Unfortunately, secondhand (passive) smoke can be just as dangerous as smoking itself for diabetics. Compared to diabetics with no exposure to secondhand smoke, women diabetics exposed to secondhand smoke experienced a 3.5-fold increased risk of cardiovascular disease and a 2.2-fold increased risk of having plaque in their carotid arteries.19
Male active and passive smokers had thicker carotid arteries as well, and male active smokers had a 2.9-fold increase in the risk of having carotid plaque.19
Smoking also complicates other diabetes-related health risks.
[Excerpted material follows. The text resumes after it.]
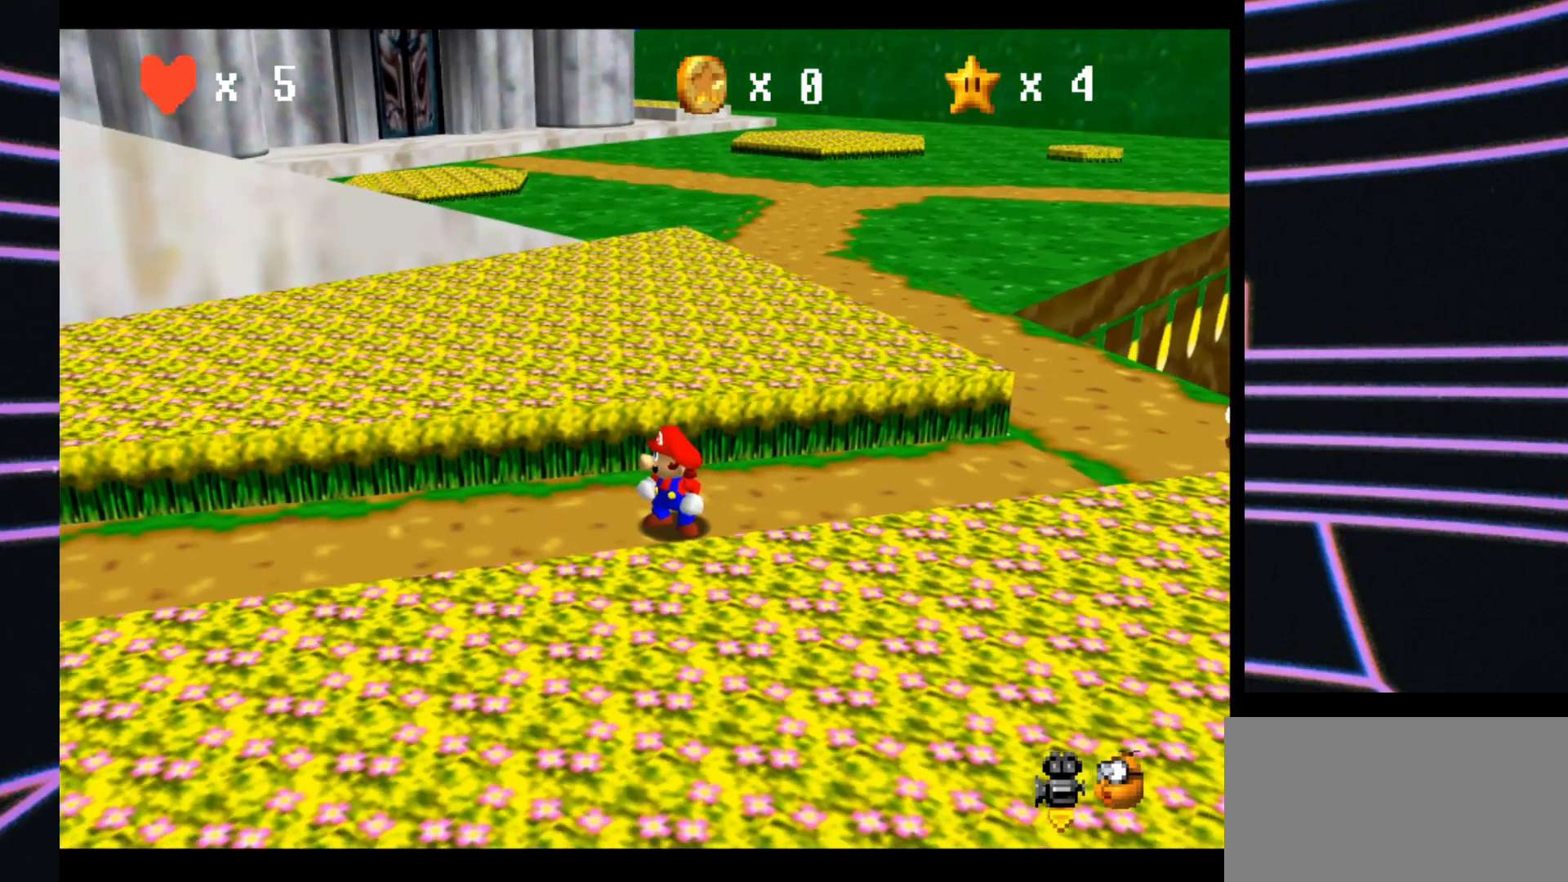
{"buttons": [], "left_stick": "center", "events": []}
For example, type II diabetics who are heavy smokers (but who don’t drink) are at a 64% increased risk of having a large waist circumference, a 78% increased risk for having elevated blood triglycerides, and a more than 200% increased risk for having low protective HDL-cholesterol levels.73
Smoking and Obesity
Smokers already have an elevated risk of developing type II diabetes, but that risk is even greater in smokers who are overweight or obese.71 In one study, men of normal weight who smoked had a nearly 3.5-fold increase in the risk of developing diabetes compared to normal-weight nonsmokers, while obese smokers had a nearly 4-fold increased risk of developing diabetes compared with obese nonsmokers. While a 4-fold increase is bad enough, remember that this increased risk is in addition to the increased risks of diabetes presented by obesity itself. Increasing that risk by a factor of four therefore has an outsized impact on diabetes risk.71
Worldwide, the combination of smoking and obesity produces excess death and disability.74 Smoking has been associated with the presence of abdominal obesity in patients with type II diabetes. Thus, smoking exacerbates the already high health risks posed by obesity and diabetes (often called “diabesity”).75 This directly contradicts the myth that smoking contributes to weight loss.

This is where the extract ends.